- Task inputs
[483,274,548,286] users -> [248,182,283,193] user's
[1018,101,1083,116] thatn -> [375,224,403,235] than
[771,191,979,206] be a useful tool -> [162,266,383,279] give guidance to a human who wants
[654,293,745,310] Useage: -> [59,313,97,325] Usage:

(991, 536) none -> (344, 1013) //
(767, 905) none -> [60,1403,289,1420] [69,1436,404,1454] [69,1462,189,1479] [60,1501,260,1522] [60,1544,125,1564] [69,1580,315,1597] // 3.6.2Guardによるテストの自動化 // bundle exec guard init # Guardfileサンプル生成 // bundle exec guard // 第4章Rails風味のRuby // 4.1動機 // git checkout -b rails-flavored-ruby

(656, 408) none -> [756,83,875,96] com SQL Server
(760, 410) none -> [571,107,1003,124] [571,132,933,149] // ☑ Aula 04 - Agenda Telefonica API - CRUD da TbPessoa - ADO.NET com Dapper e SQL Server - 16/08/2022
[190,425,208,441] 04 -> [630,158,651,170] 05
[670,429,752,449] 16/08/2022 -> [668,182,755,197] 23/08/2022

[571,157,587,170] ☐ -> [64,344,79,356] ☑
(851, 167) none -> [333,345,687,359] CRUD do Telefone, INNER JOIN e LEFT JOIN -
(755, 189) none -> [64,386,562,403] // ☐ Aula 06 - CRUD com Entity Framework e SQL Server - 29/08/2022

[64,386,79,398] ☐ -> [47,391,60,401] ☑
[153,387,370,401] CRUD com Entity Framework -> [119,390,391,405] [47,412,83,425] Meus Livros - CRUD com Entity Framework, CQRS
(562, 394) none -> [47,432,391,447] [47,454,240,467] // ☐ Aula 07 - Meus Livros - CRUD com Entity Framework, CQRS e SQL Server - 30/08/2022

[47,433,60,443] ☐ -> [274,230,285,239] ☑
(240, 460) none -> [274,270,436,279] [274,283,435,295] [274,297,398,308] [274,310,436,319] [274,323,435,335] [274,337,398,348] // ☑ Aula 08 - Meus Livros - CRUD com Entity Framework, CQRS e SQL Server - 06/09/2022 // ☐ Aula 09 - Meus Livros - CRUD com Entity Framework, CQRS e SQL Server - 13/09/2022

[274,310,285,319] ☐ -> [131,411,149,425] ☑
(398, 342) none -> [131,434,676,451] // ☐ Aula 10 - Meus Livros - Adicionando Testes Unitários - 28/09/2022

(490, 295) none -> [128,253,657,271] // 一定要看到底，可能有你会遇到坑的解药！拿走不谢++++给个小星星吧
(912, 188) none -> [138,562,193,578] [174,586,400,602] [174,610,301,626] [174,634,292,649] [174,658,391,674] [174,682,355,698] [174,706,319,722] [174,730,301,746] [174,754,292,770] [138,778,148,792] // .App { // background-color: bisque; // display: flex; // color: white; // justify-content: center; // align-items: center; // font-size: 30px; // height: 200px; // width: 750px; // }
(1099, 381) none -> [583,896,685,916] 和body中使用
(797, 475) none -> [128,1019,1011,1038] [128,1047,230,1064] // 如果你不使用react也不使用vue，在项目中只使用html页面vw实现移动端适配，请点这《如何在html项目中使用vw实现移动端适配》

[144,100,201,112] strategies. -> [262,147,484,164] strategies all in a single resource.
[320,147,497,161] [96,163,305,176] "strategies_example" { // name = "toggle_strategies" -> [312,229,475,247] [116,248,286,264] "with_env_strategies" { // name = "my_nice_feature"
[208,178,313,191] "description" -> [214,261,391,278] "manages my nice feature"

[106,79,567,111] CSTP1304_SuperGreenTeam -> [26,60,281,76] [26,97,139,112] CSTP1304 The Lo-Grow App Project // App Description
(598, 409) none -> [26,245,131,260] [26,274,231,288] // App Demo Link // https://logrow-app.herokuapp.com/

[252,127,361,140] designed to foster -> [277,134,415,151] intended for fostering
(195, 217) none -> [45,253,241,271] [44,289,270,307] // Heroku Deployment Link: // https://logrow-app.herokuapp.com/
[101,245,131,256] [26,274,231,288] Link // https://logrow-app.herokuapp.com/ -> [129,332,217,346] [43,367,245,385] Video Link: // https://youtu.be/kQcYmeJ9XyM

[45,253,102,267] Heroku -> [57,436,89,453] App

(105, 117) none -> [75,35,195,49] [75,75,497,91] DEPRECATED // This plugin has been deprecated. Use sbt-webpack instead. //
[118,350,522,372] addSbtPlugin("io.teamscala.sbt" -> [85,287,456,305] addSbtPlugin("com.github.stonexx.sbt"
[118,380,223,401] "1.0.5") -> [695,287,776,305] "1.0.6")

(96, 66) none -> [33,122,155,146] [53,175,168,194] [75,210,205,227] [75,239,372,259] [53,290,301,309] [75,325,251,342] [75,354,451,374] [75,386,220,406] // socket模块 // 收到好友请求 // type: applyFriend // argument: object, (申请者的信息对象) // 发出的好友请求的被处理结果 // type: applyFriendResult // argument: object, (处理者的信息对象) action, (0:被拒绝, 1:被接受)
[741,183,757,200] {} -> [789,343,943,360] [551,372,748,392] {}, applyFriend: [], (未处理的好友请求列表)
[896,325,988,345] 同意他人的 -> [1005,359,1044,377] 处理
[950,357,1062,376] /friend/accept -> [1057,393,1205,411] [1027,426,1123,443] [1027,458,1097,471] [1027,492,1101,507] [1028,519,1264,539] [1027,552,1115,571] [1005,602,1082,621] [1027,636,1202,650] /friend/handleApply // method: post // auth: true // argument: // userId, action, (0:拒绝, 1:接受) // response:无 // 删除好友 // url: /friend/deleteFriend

- Work task
Copy out word for word each line of the listing, from the very first line down to the line containing "[654,293,745,310] Useage: ->", and stop after that line.

- Output of the exercise
[483,274,548,286] users -> [248,182,283,193] user's
[1018,101,1083,116] thatn -> [375,224,403,235] than
[771,191,979,206] be a useful tool -> [162,266,383,279] give guidance to a human who wants
[654,293,745,310] Useage: -> [59,313,97,325] Usage:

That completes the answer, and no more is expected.